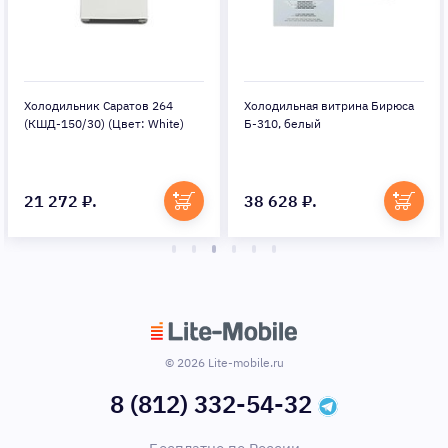
юса
Холодильник Саратов 549
Холодильник Stinol STN 167,
(КШ-160 без НТО) (Цвет:
белый
White)
17 404 ₽.
24 836 ₽.
© 2026 Lite-mobile.ru
8 (812) 332-54-32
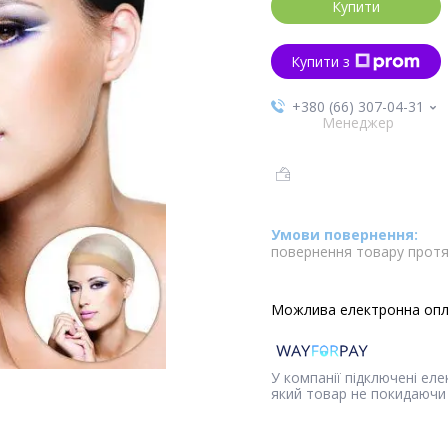
Купити
Купити з
+380 (66) 307-04-31
Менеджер
повернення товару протя
У компанії підключені ел
який товар не покидаючи 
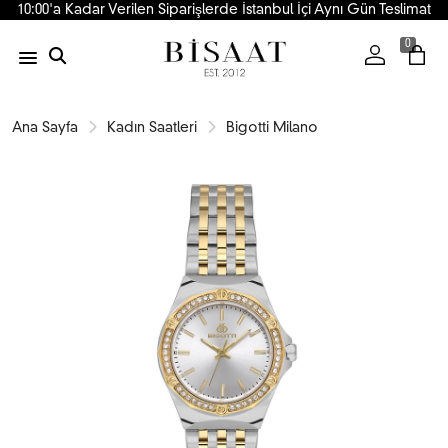
10:00'a Kadar Verilen Siparişlerde İstanbul İçi Aynı Gün Teslimat
0
Ana Sayfa
Kadın Saatleri
Bigotti Milano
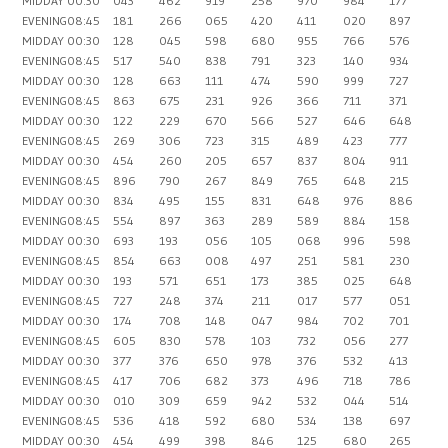
MIDDAY
00:30
043
462
919
258
970
984
177
EVENING
08:45
181
266
065
420
411
020
897
MIDDAY
00:30
128
045
598
680
955
766
576
EVENING
08:45
517
540
838
791
323
140
934
MIDDAY
00:30
128
663
111
474
590
999
727
EVENING
08:45
863
675
231
926
366
711
371
MIDDAY
00:30
122
229
670
566
527
646
648
EVENING
08:45
269
306
723
315
489
423
777
MIDDAY
00:30
454
260
205
657
837
804
911
EVENING
08:45
896
790
267
849
765
648
215
MIDDAY
00:30
834
495
155
831
648
976
886
EVENING
08:45
554
897
363
289
589
884
158
MIDDAY
00:30
693
193
056
105
068
996
598
EVENING
08:45
854
663
008
497
251
581
230
MIDDAY
00:30
193
571
651
173
385
025
648
EVENING
08:45
727
248
374
211
017
577
051
MIDDAY
00:30
174
708
148
047
984
702
701
EVENING
08:45
605
830
578
103
732
056
277
MIDDAY
00:30
377
376
650
978
376
532
413
EVENING
08:45
417
706
682
373
496
718
786
MIDDAY
00:30
010
309
659
942
532
044
514
EVENING
08:45
536
418
592
680
534
138
697
MIDDAY
00:30
454
499
398
846
125
680
265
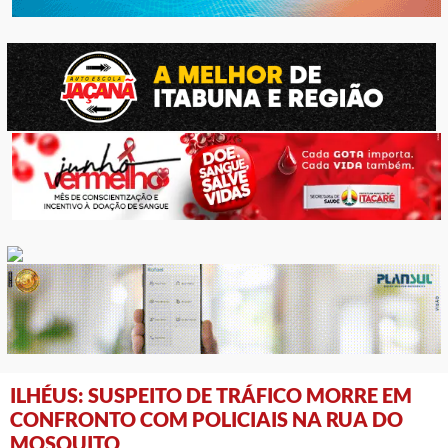
ILHÉUS: SUSPEITO DE TRÁFICO MORRE EM
CONFRONTO COM POLICIAIS NA RUA DO
MOSQUITO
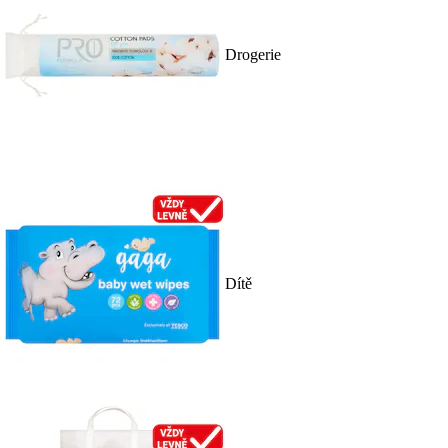
Drogerie
Dítě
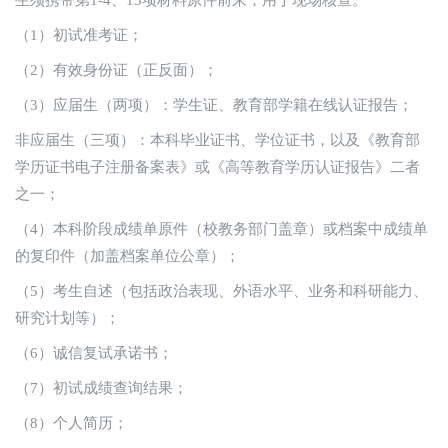
生须携带第1-4、13项材料原件前来，用于现场核查。
（1）初试准考证；
（2）有效身份证（正反面）；
（3）应届生（两项）：学生证、教育部学籍在线认证报告；
非应届生（三项）：本科毕业证书、学位证书，以及《教育部
学历证书电子注册备案表》或《高等教育学历认证报告》二者
之一；
（4）本科阶段成绩单原件（校教务部门盖章）或档案中成绩单
的复印件（加盖档案单位公章）；
（5）考生自述（包括政治表现、外语水平、业务和科研能力、
研究计划等）；
（6）诚信复试承诺书；
（7）初试成绩查询结果；
（8）个人简历；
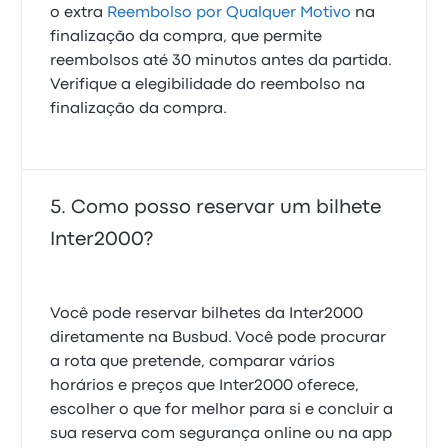
o extra
Reembolso por Qualquer Motivo
na
finalização da compra, que permite
reembolsos até 30 minutos antes da partida.
Verifique a elegibilidade do reembolso na
finalização da compra.
Como posso reservar um bilhete
Inter2000?
Você pode reservar bilhetes da Inter2000
diretamente na Busbud. Você pode procurar
a rota que pretende, comparar vários
horários e preços que Inter2000 oferece,
escolher o que for melhor para si e concluir a
sua reserva com segurança online ou na app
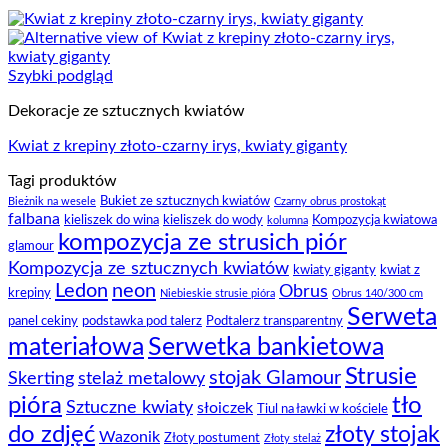
Szybki podgląd
Dekoracje ze sztucznych kwiatów
Kwiat z krepiny złoto-czarny irys, kwiaty giganty
Tagi produktów
Bukiet ze sztucznych kwiatów
Bieżnik na wesele
Czarny obrus prostokąt
falbana
kieliszek do wina
kieliszek do wody
Kompozycja kwiatowa
kolumna
kompozycja ze strusich piór
glamour
Kompozycja ze sztucznych kwiatów
kwiaty giganty
kwiat z
Ledon
neon
Obrus
krepiny
Niebieskie strusie pióra
Obrus 140/300 cm
Serweta
panel cekiny
podstawka pod talerz
Podtalerz transparentny
materiałowa
Serwetka bankietowa
Strusie
stojak Glamour
Skerting
stelaż metalowy
pióra
tło
Sztuczne kwiaty
słoiczek
Tiul na ławki w kościele
do zdjęć
złoty stojak
Wazonik
Złoty postument
Złoty stelaż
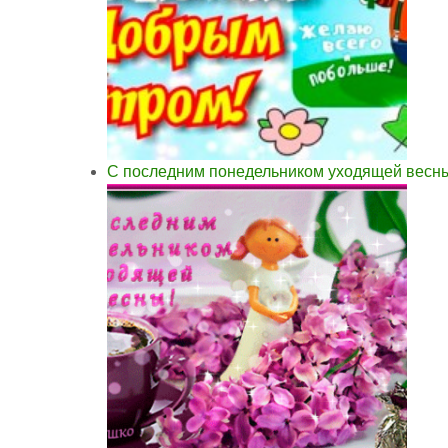
С последним понедельником уходящей весн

..........

Your objective: Filter the listing above for the string "compra" and copy every matching line.

Task result:
finalização da compra, que permite
finalização da compra.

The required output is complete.